Of the 30 teaching positions that the board approved cutting Thursday, 3 FTE would be from required from Skyline High School. Initially, it was expected these staff members would be cut by moving Skyline from a trimester schedule to a semester schedule. However, the board said Skyline could keep its trimesters as long as it reduced 3 FTE from somewhere.

The remaining 27 FTE are undesignated teachers (down from the 32 undesignated FTE that originally was proposed) that would be eliminated based on needs analyses. School officials say they are looking at whether the district can continue to offer some of its lower enrollment classes and may make reductions that way. It is expected a majority of the 27 FTE will be cut from the high schools.

The remaining new or amended pieces of the budget reduction plan that the board approved Thursday are:

  • Eliminate 3 FTE of reading intervention specialists (instead of the initial proposal of 10 FTE, for a savings of $300,000)
  • Charge students $100 per semester to take a seventh hour at Huron or Pioneer high schools (projected savings of $100,000)
  • Cut 4 office personnel FTE (about $180,000)
  • Eliminate 4 to 4.5 teacher consultants, 2 to 2.5 teacher assistants and 1 speech and language pathologist (half of what originally was proposed for $125,000 in savings)
  • Keep the Pioneer theater technician position, but shift the cost responsibility to the theater guild to fund (still a savings to the general fund of $50,000)
  • Eliminate the Board of Education's $5,000 discretionary food fund
  • Keep middle school baseball, softball and boys and girls seventh-grade basketball and make up the projected savings by increasing pay-to-participate fees from $50 to $150 (an expected $150,000 in revenue)
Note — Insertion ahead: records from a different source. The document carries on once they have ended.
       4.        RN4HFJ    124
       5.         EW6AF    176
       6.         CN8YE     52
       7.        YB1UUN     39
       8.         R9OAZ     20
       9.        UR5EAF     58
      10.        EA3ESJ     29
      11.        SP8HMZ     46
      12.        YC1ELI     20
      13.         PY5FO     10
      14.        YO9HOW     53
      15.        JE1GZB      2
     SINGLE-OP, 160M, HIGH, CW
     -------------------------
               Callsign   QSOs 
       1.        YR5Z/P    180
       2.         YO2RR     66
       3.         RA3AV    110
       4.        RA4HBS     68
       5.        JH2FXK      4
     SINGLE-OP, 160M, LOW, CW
Also in the budget that was approved, the board decided not to permit the three digital billboards that Adams Outdoor wanted to install at Pioneer High School, Huron High School and Wines Elementary School for additional revenue to the district of $100,000 per year. Trustees felt there was too much opposition in the community for these billboards right now.

The budget that was approved also includes an estimated $270,000 in concessions from the Ann Arbor Administrators Association as well as the curriculum coordinators and tech support staff collective bargaining groups. However, to date, no tentative agreements have been reached in the contract negotiations with these groups. So if concessions do not occur, the board will need to cut an additional $270,000 from the budget before fall.
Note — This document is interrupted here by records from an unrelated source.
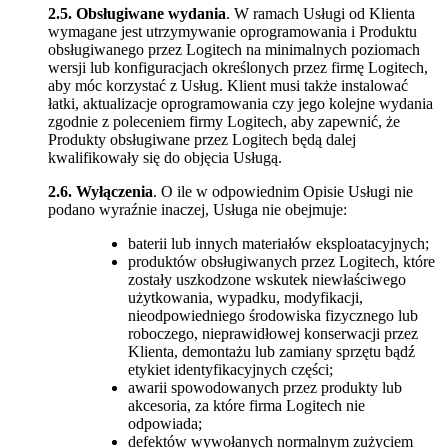
2.5.
Obsługiwane wydania
. W ramach Usługi od Klienta
wymagane jest utrzymywanie oprogramowania i Produktu
obsługiwanego przez Logitech na minimalnych poziomach
wersji lub konfiguracjach określonych przez firmę Logitech,
aby móc korzystać z Usług. Klient musi także instalować
łatki, aktualizacje oprogramowania czy jego kolejne wydania
zgodnie z poleceniem firmy Logitech, aby zapewnić, że
Produkty obsługiwane przez Logitech będą dalej
kwalifikowały się do objęcia Usługą.
2.6.
Wyłączenia
. O ile w odpowiednim Opisie Usługi nie
podano wyraźnie inaczej, Usługa nie obejmuje:
baterii lub innych materiałów eksploatacyjnych;
produktów obsługiwanych przez Logitech, które
zostały uszkodzone wskutek niewłaściwego
użytkowania, wypadku, modyfikacji,
nieodpowiedniego środowiska fizycznego lub
roboczego, nieprawidłowej konserwacji przez
Klienta, demontażu lub zamiany sprzętu bądź
etykiet identyfikacyjnych części;
awarii spowodowanych przez produkty lub
akcesoria, za które firma Logitech nie
odpowiada;
defektów wywołanych normalnym zużyciem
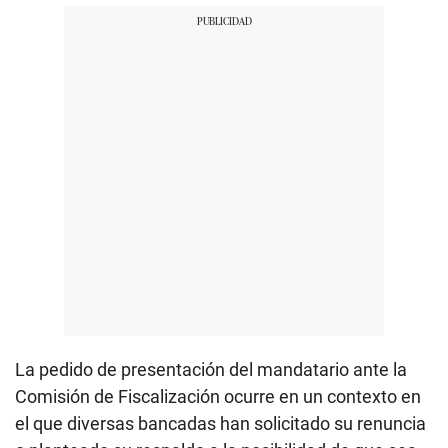
La pedido de presentación del mandatario ante la
Comisión de Fiscalización ocurre en un contexto en
el que diversas bancadas han solicitado su renuncia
Jill Zimmerman, an Ann Arbor Open School parent who stayed until the end of the meeting, said she was "pleasantly surprised" to see the board add high school transportation back into the budget and not eliminate it.

"I also was a little bit frustrated and concerned by a lot of the last-minute debate and adding up of the savings that was going on. ... I'm worried about how the numbers will pan out and if they (the board) will actually be able to realize the savings they think," Zimmerman said.

Mexicotte said the primary reason for pushing the budget through early Thursday was a need to begin planing how to implement the cuts and to do so in a way where plans are thoroughly vetted, communicated and incidental costs are minimized as much as possible.